▶ [Extract to read]:
+ + + + + + +
UB: My pleasure, thanks for having me, Dibau.

The Problem

DN: 1st of all, can you describe in a nutshell what the Matrix project is - what’s the Why behind it?

UB: Sure. The Web Wide Matrix project is basically an attempt to solve a big problem I personally have. Almost every day, I encounter some big stream or collection of information, that I really want to go over, but know that it will take few hours or a full day, which obviously I can’t allocate to. My twitter feed alone receives some 20K messages a day, much of it very important for me, but even within it I’ll often get to a resource, say some interesting person/blog/publication, which also contains thousands of texts which I’d really want to go over.

So, the problem is that it is important for me to go over all of these streams of information, but it will take many hours or days & I only have a few minutes free for doing that.

DN: I must say that most people don’t have this problem, you know. For them, most feeds are just for entertainment, & they’re fine with consuming just a fraction of them.

UB: That’s the thing - it depends on whether you think there’s real value there or not. I only have time to read say 0.00001 of the feeds I receive each day, but I’m making so much value from just these few items, so it’s reasonable to believe that I could make up to x10,000 more value if I could go over the entire feed. I don’t know about you, but I’m quite frustrated knowing I could create x10,000 more value every day.

DN: Yea, so it’s basically the problem of not being able to ingest the amounts of information you want to process.

UB: Exactly, some people call it Information Overload.

DN: & can you give me some examples of some these feeds you refer to?

UB: Sure. So for me they include: Twitter feed from people I follow, Blogs & tech news aggregators I subscribe to, Email accounts, Slack communities, research papers.

The idea

DN: OK, so what are you trying to do about it?

UB: I started thinking about, & identified 2 underlying problems: 1 is that the information in these streams arrives as an assorted feed of texts, similar to a baggage carousel you’ll find in an airport. This interface is fine for few dozen items, but completely ineffective for thousands. The 2nd underlying problem is that I need to go over all the streams myself, which given my time constraints also implies that it can only work for few dozen items but not thousands.

To address the 1st problem, I started thinking about interfaces that do allow you to consume the items you’re interested in, out of a selection of thousands of items. A good interface for that is a supermarket, or for that matter, any store, library or organized space, where you have tens of thousands of items, but it only takes you few minutes to go find & discover the things you want.

DN: Wait, let me stop you for a second. I agree that it only takes my few minutes to find what I’m looking for in a supermarket, & discover other stuff, but can you explain what makes the Supermarket so much effective versus the baggage carousel? Just the fact that it’s sorted?
+ + + + + + +
▶ [Task instructions]: Please extract the part of the Matrix project interview starting at "UB: Exactly, some" and ending at "but not thousands.". The entries stand apart from the interview.
+ + + + + + +
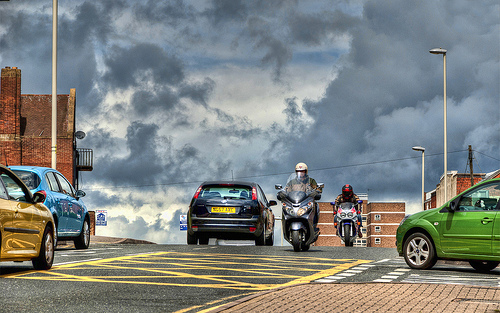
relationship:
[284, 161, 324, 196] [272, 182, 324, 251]
person riding bike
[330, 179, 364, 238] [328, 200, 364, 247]
person riding bike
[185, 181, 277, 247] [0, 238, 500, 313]
car on ground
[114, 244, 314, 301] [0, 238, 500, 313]
line on ground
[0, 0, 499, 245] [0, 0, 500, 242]
clouds in sky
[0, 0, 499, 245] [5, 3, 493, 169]
clouds in sky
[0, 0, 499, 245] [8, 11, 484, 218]
clouds in sky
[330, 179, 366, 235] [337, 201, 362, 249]
person on motorcycle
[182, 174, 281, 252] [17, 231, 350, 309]
car on pavement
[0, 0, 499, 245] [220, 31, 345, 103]
clouds in sky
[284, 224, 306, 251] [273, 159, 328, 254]
front tire of bike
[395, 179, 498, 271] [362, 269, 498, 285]
car on ground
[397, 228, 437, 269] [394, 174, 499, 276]
tire of car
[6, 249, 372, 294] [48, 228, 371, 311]
line on ground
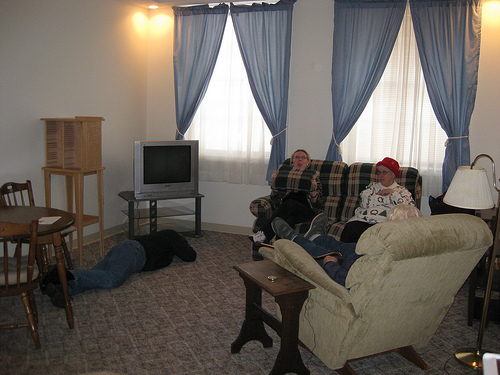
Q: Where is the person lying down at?
A: The floor.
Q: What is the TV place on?
A: A TV Stand.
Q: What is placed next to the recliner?
A: A brown side table.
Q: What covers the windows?
A: Blue curtains.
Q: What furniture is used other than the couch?
A: Tan recliner.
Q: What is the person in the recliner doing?
A: Recline.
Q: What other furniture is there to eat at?
A: A table and 2 chairs.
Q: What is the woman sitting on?
A: A plaid couch.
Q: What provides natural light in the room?
A: The windowS.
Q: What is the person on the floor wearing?
A: Blue jeans and a black shirt.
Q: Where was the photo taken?
A: In a living room.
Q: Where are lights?
A: On the wall.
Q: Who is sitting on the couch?
A: Two people.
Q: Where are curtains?
A: Over the windows.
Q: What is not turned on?
A: TV screen.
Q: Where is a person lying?
A: On the floor.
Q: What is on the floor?
A: A carpet.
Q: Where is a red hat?
A: On woman's head.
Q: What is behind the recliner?
A: A lamp.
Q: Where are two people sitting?
A: On a couch.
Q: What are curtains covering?
A: Windows.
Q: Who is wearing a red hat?
A: Woman on couch on the right.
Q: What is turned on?
A: Lights.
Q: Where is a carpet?
A: On the floor.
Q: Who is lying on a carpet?
A: A person.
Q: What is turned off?
A: TV screen.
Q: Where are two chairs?
A: Next to table.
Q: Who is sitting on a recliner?
A: A person.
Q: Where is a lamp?
A: Behind the chair.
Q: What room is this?
A: Living room.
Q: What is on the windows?
A: Curtains.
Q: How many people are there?
A: Four.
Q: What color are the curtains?
A: Blue and white.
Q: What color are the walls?
A: White.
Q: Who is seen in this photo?
A: Men and women.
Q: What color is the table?
A: Brown.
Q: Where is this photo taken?
A: In a living room.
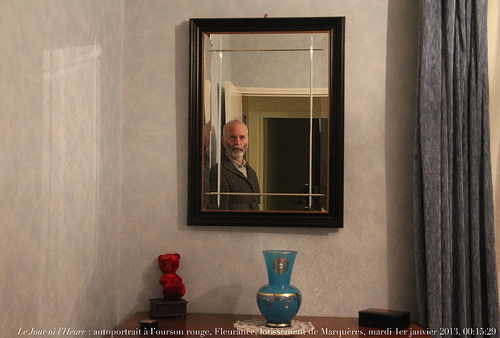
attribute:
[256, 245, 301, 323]
vase — blue, silver, red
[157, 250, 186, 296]
teddy bear — red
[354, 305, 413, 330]
box — black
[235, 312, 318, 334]
white doily — beneath a vase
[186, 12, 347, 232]
black/framed mirror — on a wall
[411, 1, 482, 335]
blue-gray drapes — thick, on a window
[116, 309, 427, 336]
small/brown table — against the wall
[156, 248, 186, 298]
red/stuffed animal — on the table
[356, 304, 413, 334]
jewelry box — small, black, on the table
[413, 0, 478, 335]
grey/creased curtain — bunched to one side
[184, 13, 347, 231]
black mirror — hanging on the wall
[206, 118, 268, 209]
man's reflection — of a man in the mirror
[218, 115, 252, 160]
bald man — with a white beard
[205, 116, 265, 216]
man — wearing a brown striped jacket, brown and white beard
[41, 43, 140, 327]
light glimmer — on the wall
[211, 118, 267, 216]
man — looking at himself in the mirror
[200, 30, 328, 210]
mirror — on the wall, wooden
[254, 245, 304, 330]
vase — blue, light blue, on the table, on a table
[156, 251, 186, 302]
teddy bear — on a table, red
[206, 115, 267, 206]
man — wearing a jacket, with a gray beard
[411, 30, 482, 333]
blue curtains — beside a mirror on the wall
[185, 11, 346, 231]
mirror — frame, black, framed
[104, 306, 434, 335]
stand — wooden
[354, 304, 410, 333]
box — wooden, black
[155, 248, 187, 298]
bear — teddy, small, red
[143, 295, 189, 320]
box — brown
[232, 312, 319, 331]
doily — white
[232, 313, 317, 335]
doily — white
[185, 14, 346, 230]
frame — brown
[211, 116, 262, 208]
reflection — person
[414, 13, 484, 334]
covering — gray, window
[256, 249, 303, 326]
vase — blue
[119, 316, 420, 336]
table — wooden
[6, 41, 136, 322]
wall — white colored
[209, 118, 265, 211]
reflection — man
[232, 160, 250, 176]
shirt — tan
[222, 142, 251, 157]
beard — gray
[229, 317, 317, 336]
doilie — lace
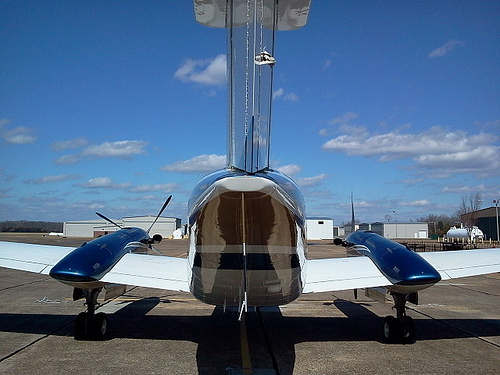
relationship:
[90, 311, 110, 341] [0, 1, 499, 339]
wheel on jet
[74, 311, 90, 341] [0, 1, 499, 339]
wheel on jet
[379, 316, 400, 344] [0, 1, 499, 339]
wheel on jet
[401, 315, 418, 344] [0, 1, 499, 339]
wheel on jet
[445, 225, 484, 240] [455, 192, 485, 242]
tank behind tree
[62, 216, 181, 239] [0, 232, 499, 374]
building on top of tarmac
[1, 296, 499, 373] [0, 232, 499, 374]
shadow on top of ground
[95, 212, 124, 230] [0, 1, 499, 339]
propeller on plane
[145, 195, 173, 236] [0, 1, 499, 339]
propeller on plane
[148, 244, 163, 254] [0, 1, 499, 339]
propeller on plane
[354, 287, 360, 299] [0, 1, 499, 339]
propeller on plane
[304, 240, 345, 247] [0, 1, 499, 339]
propeller on plane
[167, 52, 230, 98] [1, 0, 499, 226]
cloud in sky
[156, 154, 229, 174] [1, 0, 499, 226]
cloud in sky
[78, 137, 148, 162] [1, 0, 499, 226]
cloud in sky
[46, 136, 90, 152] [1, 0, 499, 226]
cloud in sky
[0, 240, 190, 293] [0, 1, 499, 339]
wing of plane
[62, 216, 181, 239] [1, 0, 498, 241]
building in background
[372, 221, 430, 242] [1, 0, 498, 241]
building in background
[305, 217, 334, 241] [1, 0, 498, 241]
building in background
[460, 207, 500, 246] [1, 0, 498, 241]
building in background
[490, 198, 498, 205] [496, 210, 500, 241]
street light on top of pole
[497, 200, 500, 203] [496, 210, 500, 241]
street light on top of pole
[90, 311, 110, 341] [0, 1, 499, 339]
wheel of jet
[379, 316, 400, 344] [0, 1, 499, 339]
wheel of jet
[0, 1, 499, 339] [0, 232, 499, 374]
jet on top of tarmac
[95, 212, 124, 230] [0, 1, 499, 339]
propeller on jet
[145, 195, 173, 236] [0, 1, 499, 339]
propeller on jet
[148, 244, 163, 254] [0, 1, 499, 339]
propeller on jet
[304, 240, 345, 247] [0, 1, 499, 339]
propeller on jet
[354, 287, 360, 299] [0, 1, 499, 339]
propeller on jet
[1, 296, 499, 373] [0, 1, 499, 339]
shadow of jet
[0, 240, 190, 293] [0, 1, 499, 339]
wing on jet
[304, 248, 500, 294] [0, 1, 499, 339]
wing on jet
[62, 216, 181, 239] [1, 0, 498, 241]
building in distance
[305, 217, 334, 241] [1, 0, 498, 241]
building in distance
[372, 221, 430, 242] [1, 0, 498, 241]
building in distance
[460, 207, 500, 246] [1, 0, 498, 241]
building in distance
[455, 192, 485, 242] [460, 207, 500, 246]
tree near building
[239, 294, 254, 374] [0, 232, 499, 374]
line on top of ground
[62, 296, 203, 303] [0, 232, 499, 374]
line on top of ground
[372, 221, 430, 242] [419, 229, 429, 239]
building has door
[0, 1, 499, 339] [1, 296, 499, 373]
jet has shadow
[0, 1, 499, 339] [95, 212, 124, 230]
jet has propeller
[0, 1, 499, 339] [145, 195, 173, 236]
jet has propeller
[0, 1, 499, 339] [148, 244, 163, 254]
jet has propeller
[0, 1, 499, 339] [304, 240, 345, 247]
jet has propeller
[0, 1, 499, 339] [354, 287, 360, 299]
jet has propeller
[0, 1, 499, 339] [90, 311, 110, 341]
jet has wheel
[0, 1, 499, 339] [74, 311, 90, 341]
jet has wheel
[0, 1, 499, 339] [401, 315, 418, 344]
jet has wheel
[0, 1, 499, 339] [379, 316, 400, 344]
jet has wheel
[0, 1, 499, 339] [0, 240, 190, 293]
jet has wing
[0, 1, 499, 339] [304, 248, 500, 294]
jet has wing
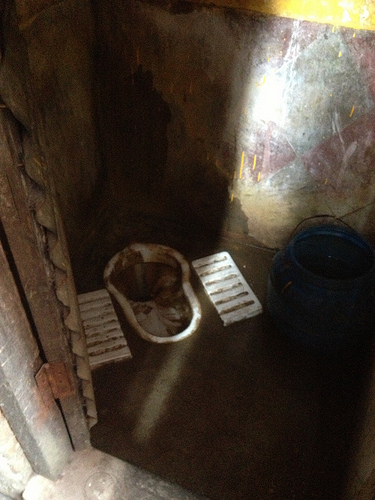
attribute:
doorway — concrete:
[4, 243, 120, 495]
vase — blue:
[247, 214, 356, 335]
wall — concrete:
[86, 5, 373, 250]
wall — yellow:
[165, 11, 352, 247]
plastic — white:
[191, 250, 265, 328]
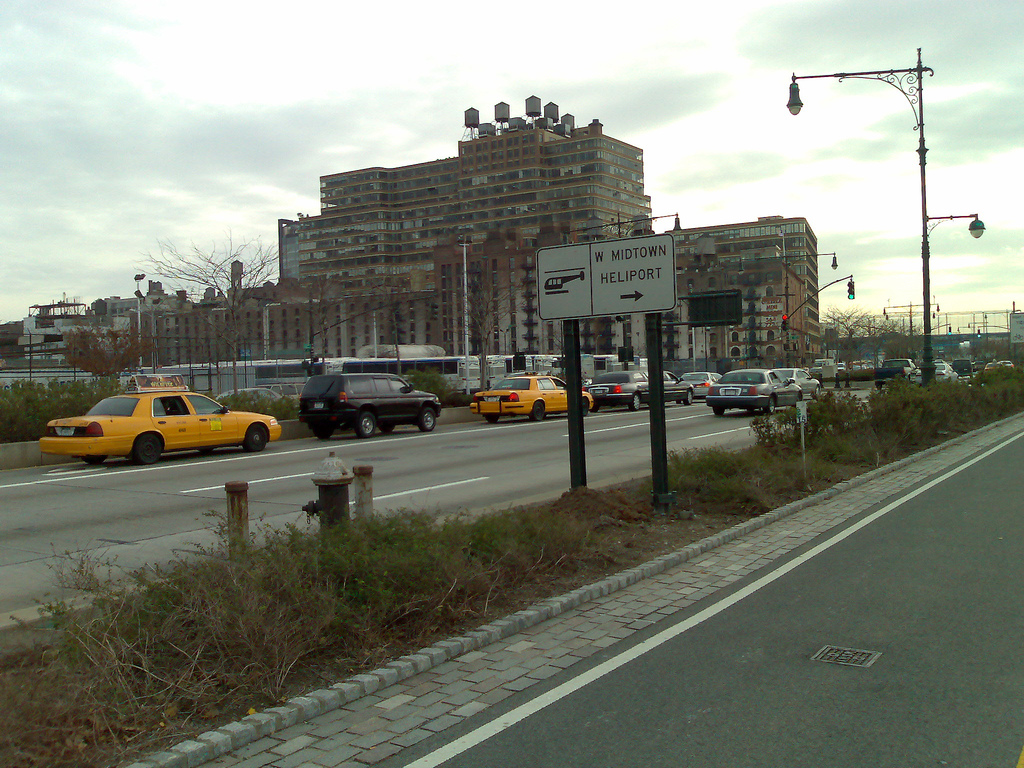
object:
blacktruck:
[298, 373, 441, 442]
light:
[967, 220, 984, 238]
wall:
[320, 167, 381, 213]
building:
[132, 96, 824, 380]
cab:
[39, 372, 283, 465]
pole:
[915, 48, 932, 376]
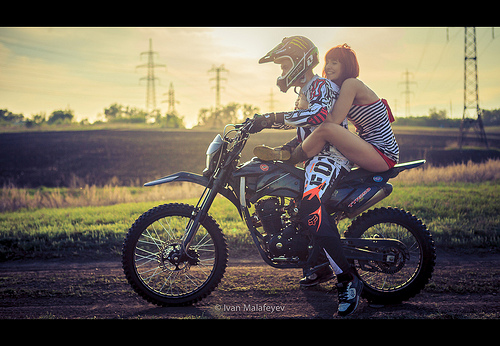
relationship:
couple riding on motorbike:
[253, 36, 407, 171] [113, 119, 441, 315]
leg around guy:
[301, 123, 382, 174] [264, 38, 368, 313]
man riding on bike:
[264, 38, 368, 313] [113, 119, 441, 315]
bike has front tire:
[113, 119, 441, 315] [120, 203, 229, 304]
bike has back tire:
[113, 119, 441, 315] [346, 205, 437, 307]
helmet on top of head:
[262, 35, 321, 89] [280, 56, 311, 85]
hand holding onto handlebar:
[247, 115, 274, 132] [261, 118, 270, 126]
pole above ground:
[447, 28, 492, 146] [448, 142, 494, 160]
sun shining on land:
[216, 28, 272, 61] [3, 184, 249, 239]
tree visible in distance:
[50, 107, 72, 126] [1, 82, 150, 131]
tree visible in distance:
[104, 103, 137, 122] [1, 82, 150, 131]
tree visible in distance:
[428, 106, 447, 121] [390, 68, 493, 120]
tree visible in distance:
[198, 107, 226, 123] [100, 79, 287, 121]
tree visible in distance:
[33, 111, 46, 124] [1, 82, 150, 131]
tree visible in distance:
[2, 110, 22, 126] [1, 82, 150, 131]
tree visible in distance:
[484, 108, 500, 124] [390, 68, 493, 120]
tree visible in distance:
[243, 103, 259, 119] [100, 79, 287, 121]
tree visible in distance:
[152, 106, 171, 126] [100, 79, 287, 121]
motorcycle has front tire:
[113, 119, 441, 315] [120, 203, 229, 304]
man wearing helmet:
[264, 38, 368, 313] [262, 35, 321, 89]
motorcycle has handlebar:
[113, 119, 441, 315] [261, 118, 270, 126]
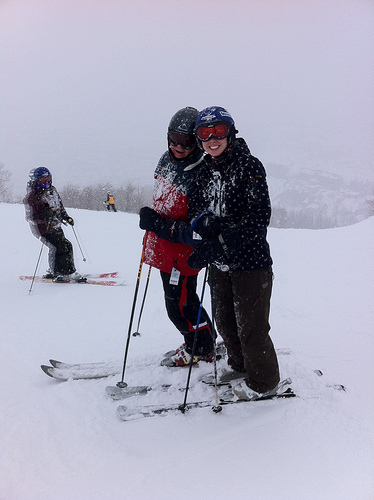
+ + + + + + +
▶ [Full answer]:
UB: Exactly, some people call it Information Overload.

DN: & can you give me some examples of some these feeds you refer to?

UB: Sure. So for me they include: Twitter feed from people I follow, Blogs & tech news aggregators I subscribe to, Email accounts, Slack communities, research papers.

The idea

DN: OK, so what are you trying to do about it?

UB: I started thinking about, & identified 2 underlying problems: 1 is that the information in these streams arrives as an assorted feed of texts, similar to a baggage carousel you’ll find in an airport. This interface is fine for few dozen items, but completely ineffective for thousands. The 2nd underlying problem is that I need to go over all the streams myself, which given my time constraints also implies that it can only work for few dozen items but not thousands.